12 ago 2014 . Actualizado a las 15:03 h.

Aquel vecino de San Vicente que tenía un burro moribundo no tenía ni idea de lo que eran las estrategias de promoción turística, pero el fue de los primeros que las puso en marcha, por eso los grandes hoteles de A Toxa, los restaurantes de O Grove y, en general, toda la sociedad meca, debería agradecérselo. A él y a la condesa Emilia Pardo Bazán, que a través del artículo La vida contemporánea que publicó en la revista La ilustración artística, logró que la alta sociedad de medio mundo se enterase de las propiedades terapéuticas del agua de A Toxa y eligiese ese hermoso paraje como lugar de veraneo y descanso, solo cuatro años después de la inauguración del Gran Hotel.

Las historias sencillas son, a menudo, las más efectivas. Y la del burro lo es. Dice la leyenda que un lugareño de O Grove, que tenía un burro muy enfermo, como no quería sacrificarlo y le daba pena verlo morir, decidió abandonarlo en una isla próxima a su casa donde solo crecían los matojos. Días después volvió para ratificar sus más sombrías sospechas, pero en lugar de encontrarse el cadáver del borrico se topó con un animal lustroso que se había recuperado por completo y que se rebozaba satisfecho de la vida en un lodazal.

Lo del baño en el barro es fundamental en la historia, porque así fue cómo el hombre se percató de que posiblemente esas aguas tuviesen mucho que ver con la recuperación milagrosa del burro. De ahí al nacimiento de la tradición termal en la isla y al desembarco de la nobleza, la clase pudiente, los políticos y los famosos no hizo falta más que poner a escribir a doña Emilia Pardo Bazán: «El Colón de este nuevo mundo de la salud fue un burro -decía la condesa-. Un verdadero borrico, cuadrúpedo, cubierto de mataduras y de tiña, al que abandonaron para no descoyuntarlo en una isla desierta. Y al cabo de unos meses, cuál sería la sorpresa del dueño al encontrar un burro sano, saltando, con el pelo tan reluciente que envidiaría la cabalgadura de Sancho Panza».

Leyendas de manantiales

Como el dueño del burro y sus vecinos mecos, nuestros antepasados no eran capaces de explicar el origen curativo de las aguas medicinales. Hoy se sabe que las de A Toxa, como las de otros manantiales gallegos, son curativas o terapéuticas por su condición sulfurosa, por su temperatura y, en ocasiones también, por la fuerza con la que manan. Pero en tiempos en los que la medicina no era una ciencia, cualquier fenómeno de esta naturaleza se achacaba a causas sobrenaturales o se tranquilizaba la conciencia basándolo todo en una leyenda. Ese es el caso de O Grove, pero no el único. Las tierras gallegas son ricas en manantiales de este tipo y cada uno de ellos tiene sus ritos y sus mitos.

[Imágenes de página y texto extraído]
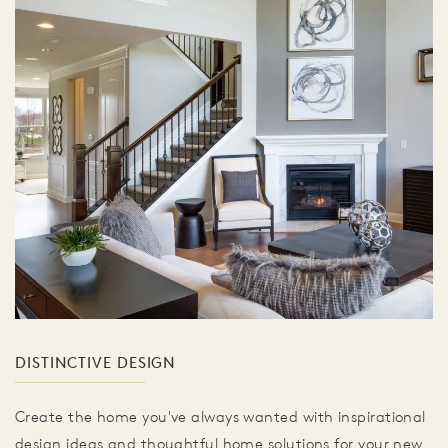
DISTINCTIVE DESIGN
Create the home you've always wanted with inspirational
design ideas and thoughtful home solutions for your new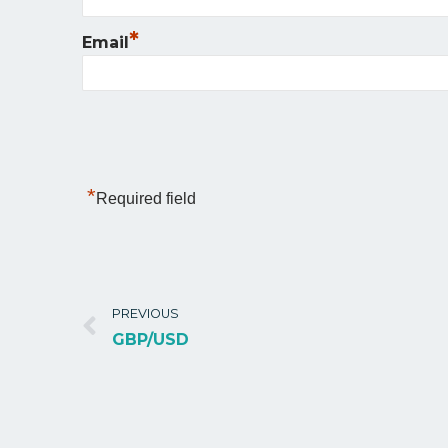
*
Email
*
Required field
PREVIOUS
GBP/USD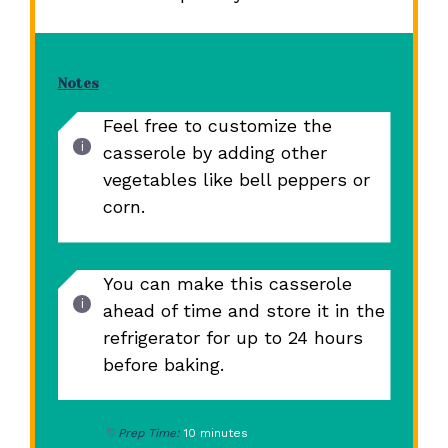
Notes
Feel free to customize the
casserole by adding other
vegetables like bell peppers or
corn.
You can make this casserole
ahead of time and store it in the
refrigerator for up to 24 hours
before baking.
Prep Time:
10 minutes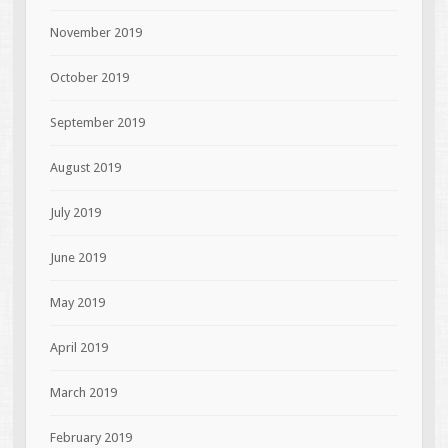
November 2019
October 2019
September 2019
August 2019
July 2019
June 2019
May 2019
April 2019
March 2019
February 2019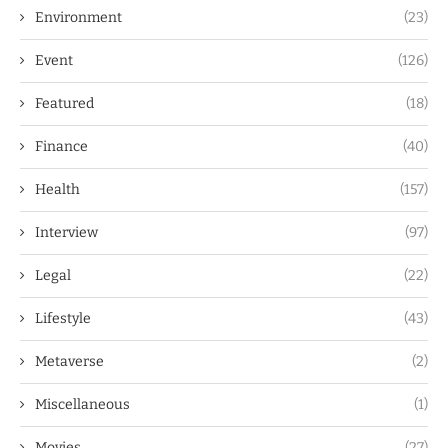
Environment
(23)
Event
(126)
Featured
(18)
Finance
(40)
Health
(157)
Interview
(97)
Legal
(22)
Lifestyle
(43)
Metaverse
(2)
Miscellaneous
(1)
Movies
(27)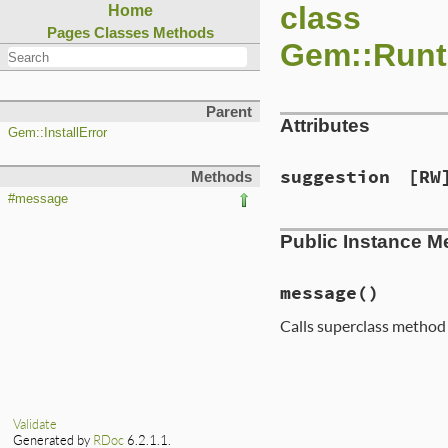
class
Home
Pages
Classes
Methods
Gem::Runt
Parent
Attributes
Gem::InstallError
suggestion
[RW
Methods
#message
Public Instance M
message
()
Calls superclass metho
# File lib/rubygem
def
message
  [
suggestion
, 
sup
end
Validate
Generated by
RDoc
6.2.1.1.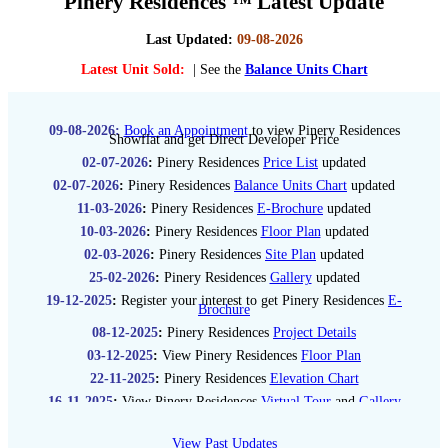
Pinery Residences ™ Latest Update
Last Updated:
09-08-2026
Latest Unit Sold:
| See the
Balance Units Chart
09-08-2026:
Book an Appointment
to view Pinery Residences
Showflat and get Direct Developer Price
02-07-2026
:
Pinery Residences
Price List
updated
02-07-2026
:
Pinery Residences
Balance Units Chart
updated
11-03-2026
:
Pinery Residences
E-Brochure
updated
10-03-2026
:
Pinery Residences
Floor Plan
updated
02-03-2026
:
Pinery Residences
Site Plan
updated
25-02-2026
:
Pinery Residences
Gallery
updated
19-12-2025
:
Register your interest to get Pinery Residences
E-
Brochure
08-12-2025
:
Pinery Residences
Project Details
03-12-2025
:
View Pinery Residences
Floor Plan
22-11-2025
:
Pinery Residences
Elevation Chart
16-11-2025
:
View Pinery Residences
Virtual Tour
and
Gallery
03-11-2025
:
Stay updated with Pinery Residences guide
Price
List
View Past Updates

Actividad propuesta 1: Cita literalmente todo lo que va desde "Leyendas de manantiales" hasta "y sus mitos." en el texto sobre el burro de A Toxa.
Actividad propuesta 2:
Responde a estas preguntas sobre el texto sobre el burro de A Toxa:
(a) ¿En qué revista publicó Emilia Pardo Bazán el artículo La vida contemporánea?
(b) ¿Qué hacía el burro cuando su dueño volvió a la isla y lo encontró recuperado?
(c) ¿A qué se debe hoy, según el texto, el carácter curativo de las aguas de A Toxa?

Solución del ejercicio 1:
Leyendas de manantiales

Como el dueño del burro y sus vecinos mecos, nuestros antepasados no eran capaces de explicar el origen curativo de las aguas medicinales. Hoy se sabe que las de A Toxa, como las de otros manantiales gallegos, son curativas o terapéuticas por su condición sulfurosa, por su temperatura y, en ocasiones también, por la fuerza con la que manan. Pero en tiempos en los que la medicina no era una ciencia, cualquier fenómeno de esta naturaleza se achacaba a causas sobrenaturales o se tranquilizaba la conciencia basándolo todo en una leyenda. Ese es el caso de O Grove, pero no el único. Las tierras gallegas son ricas en manantiales de este tipo y cada uno de ellos tiene sus ritos y sus mitos.

Solución del ejercicio 2:
(a) En la revista La ilustración artística.
(b) Se rebozaba satisfecho de la vida en un lodazal.
(c) A su condición sulfurosa, a su temperatura y, en ocasiones, a la fuerza con la que manan.